- WERKINSTRUCTIE A
Verzamel uit de rijen alle regels waarin het woord "Entender" voorkomt.

- TEKSTFRAGMENT

────────

ECLI:NL:CRVB:2009:BH6061

Centrale Raad van Beroep

Datum uitspraak
11 maart 2009
Publicatiedatum
5 april 2013
Zaaknummer
07-2444 WAO
Instantie
Centrale Raad van Beroep
Type
Uitspraak
Rechtsgebied
Bestuursrecht; Socialezekerheidsrecht
Procedures
  • Hoger beroep
Rechters
Vindplaatsen
  • Rechtspraak.nl
AI samenvatting door LexboostAutomatisch gegenereerd

Herziening van WAO-uitkering en geschiktheid van functies in het kader van arbeidsongeschiktheid

In deze zaak gaat het om de herziening van de WAO-uitkering van appellante, die in hoger beroep is gegaan tegen een besluit van het Uitvoeringsinstituut werknemersverzekeringen (Uwv). De herziening vond plaats op basis van een beoordeling van de arbeidsongeschiktheid, waarbij de mate van arbeidsongeschiktheid van 80-100% werd herzien naar 15-25%. Appellante heeft bezwaar gemaakt tegen dit besluit, maar het Uwv heeft dit ongegrond verklaard. De rechtbank heeft het beroep van appellante gegrond verklaard, maar de rechtsgevolgen van het besluit in stand gelaten. Appellante heeft in hoger beroep diverse argumenten aangevoerd, waaronder dat haar medische beperkingen onvoldoende zijn verwoord in de Functionele Mogelijkheden Lijst (FML) en dat de geselecteerde functies ongeschikt zijn voor haar. De Raad heeft vastgesteld dat de medische beperkingen van appellante, zoals hypothyreoïdie en diabetes, goed gereguleerd zijn en dat er geen fysieke oorzaak voor haar vermoeidheidsklachten is. De Raad heeft de argumenten van appellante verworpen en geconcludeerd dat de FML voldoende rekening houdt met haar beperkingen. De Raad heeft ook geoordeeld dat de geselecteerde functies in medisch opzicht geschikt zijn voor appellante, ondanks haar bezwaren. De uitspraak van de rechtbank is bevestigd, en het Uwv is veroordeeld tot vergoeding van proceskosten in hoger beroep.

────────

- WERKINSTRUCTIE B
Naar welke mate van arbeidsongeschiktheid werd de WAO-uitkering van appellante herzien volgens het tekstfragment over de uitspraak?

- Uit de pagina gehaalde tekstgegevens

────────

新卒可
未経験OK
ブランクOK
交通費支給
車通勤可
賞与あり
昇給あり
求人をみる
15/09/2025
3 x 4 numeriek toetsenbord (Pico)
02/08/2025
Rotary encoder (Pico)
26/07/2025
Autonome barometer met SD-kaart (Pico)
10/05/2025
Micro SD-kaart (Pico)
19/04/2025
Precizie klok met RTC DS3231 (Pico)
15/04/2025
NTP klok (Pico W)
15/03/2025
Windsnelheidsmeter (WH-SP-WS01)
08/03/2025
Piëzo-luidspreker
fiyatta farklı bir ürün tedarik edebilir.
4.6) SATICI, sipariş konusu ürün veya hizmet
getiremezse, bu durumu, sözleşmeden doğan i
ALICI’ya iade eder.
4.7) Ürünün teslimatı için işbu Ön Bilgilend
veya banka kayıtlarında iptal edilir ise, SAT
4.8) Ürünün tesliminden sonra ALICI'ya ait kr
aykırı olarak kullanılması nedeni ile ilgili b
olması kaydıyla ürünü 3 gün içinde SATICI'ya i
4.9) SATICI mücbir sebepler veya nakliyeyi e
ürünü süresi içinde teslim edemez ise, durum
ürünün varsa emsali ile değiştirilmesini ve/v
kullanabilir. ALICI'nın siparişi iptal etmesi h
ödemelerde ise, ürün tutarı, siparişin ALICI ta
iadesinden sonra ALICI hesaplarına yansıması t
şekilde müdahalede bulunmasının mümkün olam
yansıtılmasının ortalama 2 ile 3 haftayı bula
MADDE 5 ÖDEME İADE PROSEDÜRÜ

────────

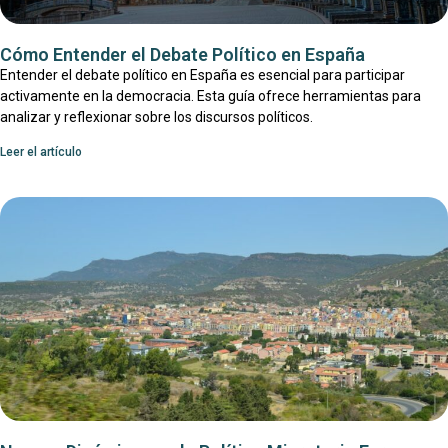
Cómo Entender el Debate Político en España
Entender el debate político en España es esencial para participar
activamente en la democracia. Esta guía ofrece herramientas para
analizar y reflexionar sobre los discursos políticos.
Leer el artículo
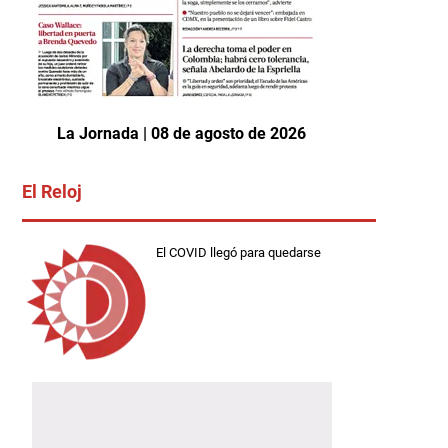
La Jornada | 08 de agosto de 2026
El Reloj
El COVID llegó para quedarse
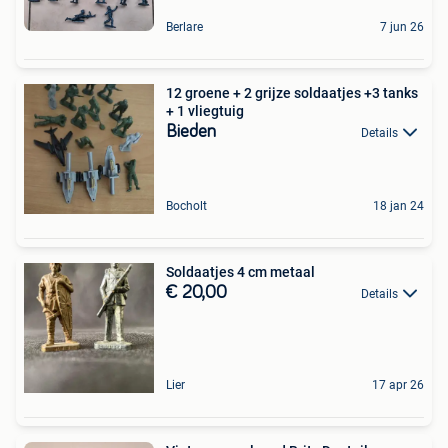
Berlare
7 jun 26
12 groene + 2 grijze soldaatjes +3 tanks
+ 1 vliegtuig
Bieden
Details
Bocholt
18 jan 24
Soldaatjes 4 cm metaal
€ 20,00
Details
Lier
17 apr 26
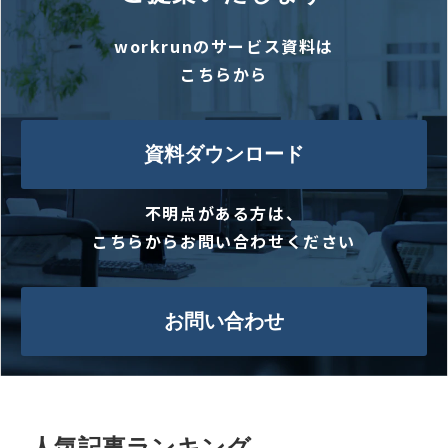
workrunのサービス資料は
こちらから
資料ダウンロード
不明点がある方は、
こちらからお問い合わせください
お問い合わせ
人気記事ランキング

────────

- OPLOSSING A
Cómo Entender el Debate Político en España
Entender el debate político en España es esencial para participar

- OPLOSSING B
De mate van arbeidsongeschiktheid werd herzien van 80-100% naar 15-25%.